Joe Kelly, who impressed by striking out the side in what was just his fifth appearance of the season Sunday, will be gone from the team for a few days, placed on the paternity list Tuesday. The bullpen will also be without Reynaldo López for a little bit, per Grifol, after the de facto closer was removed from Sunday’s game with bicep fatigue.

So it’s a whirlwind of change for the relief corps, one that’s not expected to cease anytime soon, what with Crochet and Hendriks nearing their returns to a big league mound. To replace Diekman and the temporarily absent Kelly, the White Sox called on old friend Colomé, as well as Sammy Peralta.

Peralta turned in a 3.52 ERA in his 15.1 Triple-A innings, but Colomé, who had a 2.25 ERA in eight innings, will be of greater interest to those who watched him do a more-than-competent job as the White Sox’ closer in 2019 and 2020. The team obviously upgraded with Hendriks before the 2021 season, but Colomé saved 42 games and had a 2.27 ERA — including a microscopic 0.81 mark during the shortened 2020 campaign — as a South Sider.

Back after a two-year sojourn through Minnesota and Colorado that featured far less impressive results, he likely won’t be expected to be a part of the team’s struggling back-end group. But considering the sky-high ERAs of high-leverage guys like López (8.76), Kelly (7.71), Aaron Bummer (9.64), Jimmy Lambert (6.92) and Kendall Graveman (5.56), it would seem any solution would be welcome.

“There’s nothing more that I would love (than) to have our starters go six or seven and (use) only two relievers and then go home, and then get up and do it again the next day,” Grifol said. “That’s not the way this game goes.

“April wasn’t a good month for us as a team. It certainly was a taxing month for the bullpen. But they continue to work, they know what their job is. They’re professionals, they’ve done it before. I’m certain they’re going to fix things and do their job and perform.”

Lenyn Sosa wasn’t the immediate answer at second base

Second base continues to be a trouble spot in the White Sox’ lineup, likely spurring fans to reactions along the lines of, “What else is new?”

Sosa’s time as the regular at the position was always going to be limited to Anderson’s stay on the injured list, and with Anderson returning, the original alignment of Anderson at shortstop and Elvis Andrus at second base will return.

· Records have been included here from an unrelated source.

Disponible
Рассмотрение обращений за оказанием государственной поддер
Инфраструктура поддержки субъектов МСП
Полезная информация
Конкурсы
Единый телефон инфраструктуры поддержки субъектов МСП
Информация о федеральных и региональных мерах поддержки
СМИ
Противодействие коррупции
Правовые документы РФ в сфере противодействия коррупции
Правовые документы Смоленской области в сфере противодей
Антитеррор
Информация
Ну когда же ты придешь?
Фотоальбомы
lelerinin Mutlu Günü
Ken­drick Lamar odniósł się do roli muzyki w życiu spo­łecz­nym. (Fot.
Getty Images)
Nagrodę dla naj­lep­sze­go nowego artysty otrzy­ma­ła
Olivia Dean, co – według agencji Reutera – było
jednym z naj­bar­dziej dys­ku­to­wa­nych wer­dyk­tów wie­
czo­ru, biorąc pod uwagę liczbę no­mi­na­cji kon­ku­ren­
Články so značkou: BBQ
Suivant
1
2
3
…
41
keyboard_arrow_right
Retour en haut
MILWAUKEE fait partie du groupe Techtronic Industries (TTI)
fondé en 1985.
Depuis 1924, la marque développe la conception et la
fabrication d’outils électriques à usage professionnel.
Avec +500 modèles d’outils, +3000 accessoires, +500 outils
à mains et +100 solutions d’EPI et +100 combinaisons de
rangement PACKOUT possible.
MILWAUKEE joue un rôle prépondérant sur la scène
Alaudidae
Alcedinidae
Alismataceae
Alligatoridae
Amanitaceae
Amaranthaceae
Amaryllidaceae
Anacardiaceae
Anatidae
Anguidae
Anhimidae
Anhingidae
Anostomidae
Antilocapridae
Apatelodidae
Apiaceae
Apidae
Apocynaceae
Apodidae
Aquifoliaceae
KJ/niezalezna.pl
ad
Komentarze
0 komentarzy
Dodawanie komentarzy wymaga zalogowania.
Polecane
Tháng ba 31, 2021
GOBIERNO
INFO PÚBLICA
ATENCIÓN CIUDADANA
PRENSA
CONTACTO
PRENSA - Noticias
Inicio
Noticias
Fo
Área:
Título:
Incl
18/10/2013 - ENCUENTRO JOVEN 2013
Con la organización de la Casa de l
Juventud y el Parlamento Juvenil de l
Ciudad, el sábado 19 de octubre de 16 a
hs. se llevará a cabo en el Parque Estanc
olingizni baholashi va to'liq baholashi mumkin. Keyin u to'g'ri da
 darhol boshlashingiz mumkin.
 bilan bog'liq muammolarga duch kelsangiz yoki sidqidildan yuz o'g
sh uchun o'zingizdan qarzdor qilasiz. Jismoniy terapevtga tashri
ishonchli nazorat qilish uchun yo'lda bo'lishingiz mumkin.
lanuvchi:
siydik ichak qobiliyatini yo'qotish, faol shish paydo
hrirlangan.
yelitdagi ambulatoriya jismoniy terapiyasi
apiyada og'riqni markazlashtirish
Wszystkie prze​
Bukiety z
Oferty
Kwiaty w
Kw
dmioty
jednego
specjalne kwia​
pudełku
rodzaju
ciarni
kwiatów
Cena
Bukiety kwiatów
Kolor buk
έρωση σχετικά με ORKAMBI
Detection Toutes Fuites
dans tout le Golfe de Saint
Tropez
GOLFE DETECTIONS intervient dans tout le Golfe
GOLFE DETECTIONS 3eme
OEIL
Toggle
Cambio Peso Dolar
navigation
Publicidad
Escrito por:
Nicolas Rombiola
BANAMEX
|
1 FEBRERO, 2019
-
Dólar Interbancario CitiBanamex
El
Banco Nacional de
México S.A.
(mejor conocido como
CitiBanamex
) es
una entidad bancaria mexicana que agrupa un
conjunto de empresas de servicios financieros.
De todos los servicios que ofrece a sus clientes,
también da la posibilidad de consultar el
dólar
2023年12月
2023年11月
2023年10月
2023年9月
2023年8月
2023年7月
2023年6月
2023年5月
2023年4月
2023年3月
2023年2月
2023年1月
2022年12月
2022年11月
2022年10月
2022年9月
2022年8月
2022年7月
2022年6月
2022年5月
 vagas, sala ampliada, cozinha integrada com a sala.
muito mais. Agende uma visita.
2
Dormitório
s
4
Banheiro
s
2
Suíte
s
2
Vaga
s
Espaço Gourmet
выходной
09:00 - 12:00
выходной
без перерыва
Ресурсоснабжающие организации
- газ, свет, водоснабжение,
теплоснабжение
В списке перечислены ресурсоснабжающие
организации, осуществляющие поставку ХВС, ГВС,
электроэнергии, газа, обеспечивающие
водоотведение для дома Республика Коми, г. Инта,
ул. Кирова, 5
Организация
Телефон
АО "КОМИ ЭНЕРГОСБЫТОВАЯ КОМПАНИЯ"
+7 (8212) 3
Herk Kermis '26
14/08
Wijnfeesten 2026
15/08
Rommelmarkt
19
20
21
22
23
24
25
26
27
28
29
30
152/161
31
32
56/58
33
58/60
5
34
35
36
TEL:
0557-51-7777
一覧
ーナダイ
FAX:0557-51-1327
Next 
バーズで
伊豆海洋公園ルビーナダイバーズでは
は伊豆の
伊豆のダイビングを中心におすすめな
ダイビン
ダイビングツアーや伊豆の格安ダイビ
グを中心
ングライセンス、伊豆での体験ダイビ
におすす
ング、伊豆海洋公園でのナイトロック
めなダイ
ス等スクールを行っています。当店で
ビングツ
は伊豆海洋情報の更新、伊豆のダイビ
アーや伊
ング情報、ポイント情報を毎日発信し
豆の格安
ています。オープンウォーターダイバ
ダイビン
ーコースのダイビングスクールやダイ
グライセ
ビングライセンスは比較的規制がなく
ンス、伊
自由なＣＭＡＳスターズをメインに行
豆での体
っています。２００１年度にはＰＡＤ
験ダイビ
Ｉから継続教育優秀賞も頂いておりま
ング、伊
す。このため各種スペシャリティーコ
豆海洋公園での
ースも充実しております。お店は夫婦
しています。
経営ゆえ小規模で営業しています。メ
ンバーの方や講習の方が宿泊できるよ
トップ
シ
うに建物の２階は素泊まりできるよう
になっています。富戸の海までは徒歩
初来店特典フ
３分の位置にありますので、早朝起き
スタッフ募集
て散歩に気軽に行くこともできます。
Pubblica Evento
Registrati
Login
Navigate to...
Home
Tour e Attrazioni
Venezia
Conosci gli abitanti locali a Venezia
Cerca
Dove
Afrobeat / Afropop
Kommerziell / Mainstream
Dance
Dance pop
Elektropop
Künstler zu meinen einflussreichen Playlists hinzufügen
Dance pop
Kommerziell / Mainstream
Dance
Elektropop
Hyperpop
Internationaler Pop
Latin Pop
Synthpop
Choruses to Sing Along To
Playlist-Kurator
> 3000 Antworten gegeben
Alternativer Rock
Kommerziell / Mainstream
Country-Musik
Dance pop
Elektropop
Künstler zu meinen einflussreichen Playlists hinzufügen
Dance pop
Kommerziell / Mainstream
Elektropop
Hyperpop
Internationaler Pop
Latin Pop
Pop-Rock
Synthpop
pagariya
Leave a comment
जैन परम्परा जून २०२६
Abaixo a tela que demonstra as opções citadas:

With Andrus off to a poor start — he came into Tuesday night batting .206 — there was hope by some fans that Sosa would impress enough to usurp the everyday role. As unlikely as that might have been, considering Andrus’ veteran status, that he was the team’s offseason addition to play the position and his role as a clubhouse leader, Sosa didn’t do anything to force the issue, and he returns to Triple-A after posting an abysmal slash line of .151/.167/.245 in a handful of games. A few notable defensive miscues probably didn’t make the decision to send him back any tougher.

“He just needs to recalibrate his game and do what he did two days ago, right? Which was he put the ball in play, get on base any way he can, run the bases the way you’re supposed to run them and then score runs,” Grifol said. “That’s his job: play defense and score runs. If you simplify to that right there, there’s a lot of things that fall under those two umbrellas.

“He’s young, he’s talented. Just go do those things down there and continue to develop.”